Setting up Charles is quite simple. Because I was intercepting HTTPS traffic, Charles needed to act as a "Man in the Middle" to properly decrypt and encrypt HTTPS requests and responses between the browser and the real website server. To make this work, a root certificate, which is owned by Charles, is required to be installed into the system so the browser can trust the traffic sent from Charles.
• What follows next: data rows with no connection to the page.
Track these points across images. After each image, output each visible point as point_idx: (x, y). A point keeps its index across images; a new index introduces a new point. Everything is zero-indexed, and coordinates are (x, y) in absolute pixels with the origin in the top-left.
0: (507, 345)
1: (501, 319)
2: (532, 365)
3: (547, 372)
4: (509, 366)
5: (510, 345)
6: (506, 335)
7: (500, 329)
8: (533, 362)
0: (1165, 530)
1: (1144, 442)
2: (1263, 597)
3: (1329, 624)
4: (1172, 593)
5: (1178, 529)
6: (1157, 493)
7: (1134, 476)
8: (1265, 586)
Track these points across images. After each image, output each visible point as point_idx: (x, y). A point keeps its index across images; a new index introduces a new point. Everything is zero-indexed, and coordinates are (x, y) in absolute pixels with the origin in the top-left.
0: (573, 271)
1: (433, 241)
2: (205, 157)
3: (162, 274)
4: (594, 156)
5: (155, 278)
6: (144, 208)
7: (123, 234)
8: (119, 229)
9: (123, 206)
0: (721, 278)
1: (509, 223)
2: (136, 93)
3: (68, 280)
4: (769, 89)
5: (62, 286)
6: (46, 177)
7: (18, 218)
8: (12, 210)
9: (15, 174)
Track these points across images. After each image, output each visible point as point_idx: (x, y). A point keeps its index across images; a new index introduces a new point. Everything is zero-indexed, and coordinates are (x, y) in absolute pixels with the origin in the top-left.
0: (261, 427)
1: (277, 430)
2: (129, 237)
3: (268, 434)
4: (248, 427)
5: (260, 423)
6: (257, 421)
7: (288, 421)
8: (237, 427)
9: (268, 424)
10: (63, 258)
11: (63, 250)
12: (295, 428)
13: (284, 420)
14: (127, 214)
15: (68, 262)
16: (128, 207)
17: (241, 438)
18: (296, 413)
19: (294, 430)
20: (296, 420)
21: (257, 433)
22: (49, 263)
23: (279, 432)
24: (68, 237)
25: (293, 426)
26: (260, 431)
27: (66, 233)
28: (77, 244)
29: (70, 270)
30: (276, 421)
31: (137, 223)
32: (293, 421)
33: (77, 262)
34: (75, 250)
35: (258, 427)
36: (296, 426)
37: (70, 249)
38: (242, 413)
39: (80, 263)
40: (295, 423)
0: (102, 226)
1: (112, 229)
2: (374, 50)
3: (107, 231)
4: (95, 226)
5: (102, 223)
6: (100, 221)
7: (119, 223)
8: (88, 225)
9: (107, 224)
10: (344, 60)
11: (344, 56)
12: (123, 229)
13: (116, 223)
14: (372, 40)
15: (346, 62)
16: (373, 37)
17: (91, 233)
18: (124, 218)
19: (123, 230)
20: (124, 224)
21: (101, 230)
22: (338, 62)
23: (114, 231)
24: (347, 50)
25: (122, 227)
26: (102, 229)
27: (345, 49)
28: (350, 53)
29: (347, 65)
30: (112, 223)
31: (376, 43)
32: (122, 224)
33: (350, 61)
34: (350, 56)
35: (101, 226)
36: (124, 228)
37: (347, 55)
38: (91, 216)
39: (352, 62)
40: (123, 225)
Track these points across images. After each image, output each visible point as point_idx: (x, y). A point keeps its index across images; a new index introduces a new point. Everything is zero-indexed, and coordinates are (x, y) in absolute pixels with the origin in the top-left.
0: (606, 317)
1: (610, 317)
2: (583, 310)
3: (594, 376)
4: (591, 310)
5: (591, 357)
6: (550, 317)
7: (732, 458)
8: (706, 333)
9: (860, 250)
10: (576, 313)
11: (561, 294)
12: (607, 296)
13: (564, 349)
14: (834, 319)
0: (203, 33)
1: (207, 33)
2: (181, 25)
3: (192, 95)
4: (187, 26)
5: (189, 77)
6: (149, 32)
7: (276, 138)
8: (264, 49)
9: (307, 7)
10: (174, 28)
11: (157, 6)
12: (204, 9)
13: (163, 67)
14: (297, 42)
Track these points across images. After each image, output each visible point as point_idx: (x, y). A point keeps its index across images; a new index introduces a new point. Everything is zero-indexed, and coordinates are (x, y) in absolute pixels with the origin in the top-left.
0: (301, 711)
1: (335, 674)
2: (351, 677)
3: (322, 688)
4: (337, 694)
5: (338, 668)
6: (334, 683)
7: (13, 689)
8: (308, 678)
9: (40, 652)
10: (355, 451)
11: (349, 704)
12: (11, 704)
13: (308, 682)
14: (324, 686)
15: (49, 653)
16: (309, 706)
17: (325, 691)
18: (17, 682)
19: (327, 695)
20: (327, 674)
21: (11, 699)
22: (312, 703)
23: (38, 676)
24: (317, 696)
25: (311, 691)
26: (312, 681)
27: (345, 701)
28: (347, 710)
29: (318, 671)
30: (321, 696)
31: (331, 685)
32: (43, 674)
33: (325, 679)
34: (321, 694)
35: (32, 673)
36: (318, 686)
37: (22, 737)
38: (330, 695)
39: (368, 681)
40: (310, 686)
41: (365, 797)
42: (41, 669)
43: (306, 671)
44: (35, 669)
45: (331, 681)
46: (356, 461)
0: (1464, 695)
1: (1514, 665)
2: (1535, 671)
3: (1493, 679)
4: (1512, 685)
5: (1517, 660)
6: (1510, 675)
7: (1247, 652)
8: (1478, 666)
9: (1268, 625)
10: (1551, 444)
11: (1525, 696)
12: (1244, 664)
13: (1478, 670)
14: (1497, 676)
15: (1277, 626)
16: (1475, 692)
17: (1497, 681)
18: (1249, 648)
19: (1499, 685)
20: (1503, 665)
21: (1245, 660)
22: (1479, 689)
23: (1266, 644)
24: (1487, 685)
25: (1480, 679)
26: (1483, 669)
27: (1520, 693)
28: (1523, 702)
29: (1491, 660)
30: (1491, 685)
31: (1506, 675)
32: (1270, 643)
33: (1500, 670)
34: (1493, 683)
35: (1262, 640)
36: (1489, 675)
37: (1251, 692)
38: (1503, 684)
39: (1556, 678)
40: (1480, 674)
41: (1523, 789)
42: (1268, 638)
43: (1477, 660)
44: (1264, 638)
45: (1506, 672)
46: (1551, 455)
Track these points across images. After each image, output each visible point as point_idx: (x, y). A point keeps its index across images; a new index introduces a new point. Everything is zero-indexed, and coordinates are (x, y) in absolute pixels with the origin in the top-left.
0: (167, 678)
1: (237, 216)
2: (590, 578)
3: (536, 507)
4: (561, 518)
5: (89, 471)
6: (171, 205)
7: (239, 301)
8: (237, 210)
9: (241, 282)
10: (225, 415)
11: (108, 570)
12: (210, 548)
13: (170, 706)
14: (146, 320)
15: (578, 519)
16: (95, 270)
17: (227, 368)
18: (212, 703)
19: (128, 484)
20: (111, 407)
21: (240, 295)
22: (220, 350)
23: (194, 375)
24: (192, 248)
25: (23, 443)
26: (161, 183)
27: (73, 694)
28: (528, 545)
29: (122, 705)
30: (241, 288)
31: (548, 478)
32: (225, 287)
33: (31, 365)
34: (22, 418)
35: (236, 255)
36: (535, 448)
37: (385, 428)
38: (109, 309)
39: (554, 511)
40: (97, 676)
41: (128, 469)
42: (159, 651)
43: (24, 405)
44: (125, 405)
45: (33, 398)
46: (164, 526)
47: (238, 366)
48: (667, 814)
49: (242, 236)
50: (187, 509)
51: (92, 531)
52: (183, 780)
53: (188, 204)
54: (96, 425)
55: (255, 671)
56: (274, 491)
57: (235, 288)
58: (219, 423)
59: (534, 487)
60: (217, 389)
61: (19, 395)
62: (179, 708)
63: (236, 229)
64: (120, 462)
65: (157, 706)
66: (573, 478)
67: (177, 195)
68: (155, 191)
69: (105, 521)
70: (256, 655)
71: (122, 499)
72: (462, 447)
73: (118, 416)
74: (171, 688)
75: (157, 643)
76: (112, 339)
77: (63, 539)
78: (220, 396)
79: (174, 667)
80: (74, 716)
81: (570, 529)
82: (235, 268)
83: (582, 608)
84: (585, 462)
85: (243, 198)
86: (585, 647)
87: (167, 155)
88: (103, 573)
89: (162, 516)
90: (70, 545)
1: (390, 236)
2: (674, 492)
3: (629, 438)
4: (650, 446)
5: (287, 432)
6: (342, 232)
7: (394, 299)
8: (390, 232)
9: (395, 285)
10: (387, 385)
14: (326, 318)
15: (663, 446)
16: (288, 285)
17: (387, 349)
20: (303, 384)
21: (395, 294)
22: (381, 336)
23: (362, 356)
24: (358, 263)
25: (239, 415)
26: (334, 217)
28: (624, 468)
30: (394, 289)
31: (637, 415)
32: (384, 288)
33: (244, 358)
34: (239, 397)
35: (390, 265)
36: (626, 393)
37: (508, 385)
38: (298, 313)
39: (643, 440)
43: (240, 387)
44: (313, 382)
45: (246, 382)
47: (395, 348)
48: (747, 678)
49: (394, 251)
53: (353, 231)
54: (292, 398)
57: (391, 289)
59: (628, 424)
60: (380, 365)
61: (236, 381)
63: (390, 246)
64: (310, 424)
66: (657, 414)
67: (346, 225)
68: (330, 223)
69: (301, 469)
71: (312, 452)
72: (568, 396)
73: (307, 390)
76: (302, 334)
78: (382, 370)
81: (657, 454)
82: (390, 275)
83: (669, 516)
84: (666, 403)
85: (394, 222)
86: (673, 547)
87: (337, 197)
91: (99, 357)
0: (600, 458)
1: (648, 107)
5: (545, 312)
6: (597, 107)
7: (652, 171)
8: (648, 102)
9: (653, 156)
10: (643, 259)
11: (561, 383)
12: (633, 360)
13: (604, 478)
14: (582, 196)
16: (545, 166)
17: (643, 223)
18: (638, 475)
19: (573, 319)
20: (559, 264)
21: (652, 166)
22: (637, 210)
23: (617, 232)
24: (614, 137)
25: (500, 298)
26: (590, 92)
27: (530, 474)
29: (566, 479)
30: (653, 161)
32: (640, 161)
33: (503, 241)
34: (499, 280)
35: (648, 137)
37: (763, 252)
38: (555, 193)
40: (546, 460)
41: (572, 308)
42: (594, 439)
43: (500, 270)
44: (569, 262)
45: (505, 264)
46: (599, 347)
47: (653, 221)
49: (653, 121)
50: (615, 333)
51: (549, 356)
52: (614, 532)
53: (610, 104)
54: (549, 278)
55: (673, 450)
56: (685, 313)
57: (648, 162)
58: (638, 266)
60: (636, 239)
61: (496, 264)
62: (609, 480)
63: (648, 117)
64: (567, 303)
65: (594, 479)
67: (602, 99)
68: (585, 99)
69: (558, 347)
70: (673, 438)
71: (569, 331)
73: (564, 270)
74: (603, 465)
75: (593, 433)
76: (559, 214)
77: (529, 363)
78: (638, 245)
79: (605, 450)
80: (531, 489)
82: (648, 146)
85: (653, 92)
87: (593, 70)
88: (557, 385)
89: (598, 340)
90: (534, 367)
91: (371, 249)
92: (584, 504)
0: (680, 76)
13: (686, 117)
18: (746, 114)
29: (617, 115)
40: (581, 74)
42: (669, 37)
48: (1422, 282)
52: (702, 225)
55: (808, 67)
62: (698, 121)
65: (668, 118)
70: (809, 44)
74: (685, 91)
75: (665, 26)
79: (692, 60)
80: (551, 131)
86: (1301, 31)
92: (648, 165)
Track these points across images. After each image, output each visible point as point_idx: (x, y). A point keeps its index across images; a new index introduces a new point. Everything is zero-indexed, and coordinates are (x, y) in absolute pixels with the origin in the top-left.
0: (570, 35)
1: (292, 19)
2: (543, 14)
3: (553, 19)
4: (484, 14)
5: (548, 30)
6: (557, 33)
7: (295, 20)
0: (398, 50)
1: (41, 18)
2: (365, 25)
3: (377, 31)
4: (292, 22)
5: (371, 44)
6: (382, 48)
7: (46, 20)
Click "Help -> SSL Proxying -> Install Charles Root Certificate" and follow the guide to install the certificate.
Then enable SSL Proxying by clicking "Proxy -> Start SSL Proxying". Once HTTPS traffic appears in the list, the setup is successful.
Then, I set a breakpoint for the URL I wanted to intercept.
Once I refresh the Google Flights page, Charles will automatically pop up and pause the request, letting me modify anything in the response before sending it to the browser.
Click "Edit Response", Modify the text, and click "Execute".
For the part [2, [[null, 142]], 1, [["EUR", 130]]],
I tried to change the first 2
to 1
,3
and 4
respectively, and got:
and
and
Following this approach, I managed to show all the output strings that appeared in the JavaScript snippet. Here is the final extracted UI logic (in Ruby).
For the first line
case array[2][0]
when 1
"No carry-on bags"
when 2
if array[2][1]
"1 carry-on bag: #{[array[2][1][0][1], array[2][4][0][1]].compact.join('-')}"
else
"1 carry-on bag available for a fee"
end
when 3
"1 free carry-on"
end
For the second line
case array[0][0]
when 1
"No checked bags"
when 2
if array[0][1]
"1st checked bag: #{[array[0][1][0][1], array[0][4][0][1]].compact.join('-')}"
else
"1st checked bag available for a fee"
end
when 3
if array[1][0] == 3
"2 free checked bags"
else
kg = another_array[3]
if kg && kg > 0
"1st checked bag up to #{kg} kg free"
else
"1st checked bag free"
end
end
end
They are quite different from the logic in the JavaScript code. (e.g. there was no case 4
). This can be an alternative approach when reading the obfuscated JavaScript code is hard.
Conclusion
In this blog post, I introduced two ways to extract information from Google's protobuf-encoded JSON response. Code inspection is relatively easier and more efficient, but when code inspection doesn't work, we can let different data run through the code and monitor the output - a black-box way of peeking at the code logic. Thanks for reading. I hope you find it helpful.